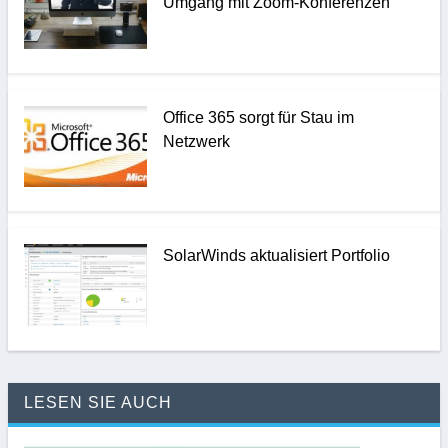
Umgang mit Zoom-Konferenzen
Office 365 sorgt für Stau im
Netzwerk
SolarWinds aktualisiert Portfolio
LESEN SIE AUCH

###

*INSTRUCTIONS FOR THE TASK*
From the first line above to the last, reproduce the records exactly but without the pictures.

*TASK ANSWER*
Umgang mit Zoom-Konferenzen
Office 365 sorgt für Stau im
Netzwerk
SolarWinds aktualisiert Portfolio
LESEN SIE AUCH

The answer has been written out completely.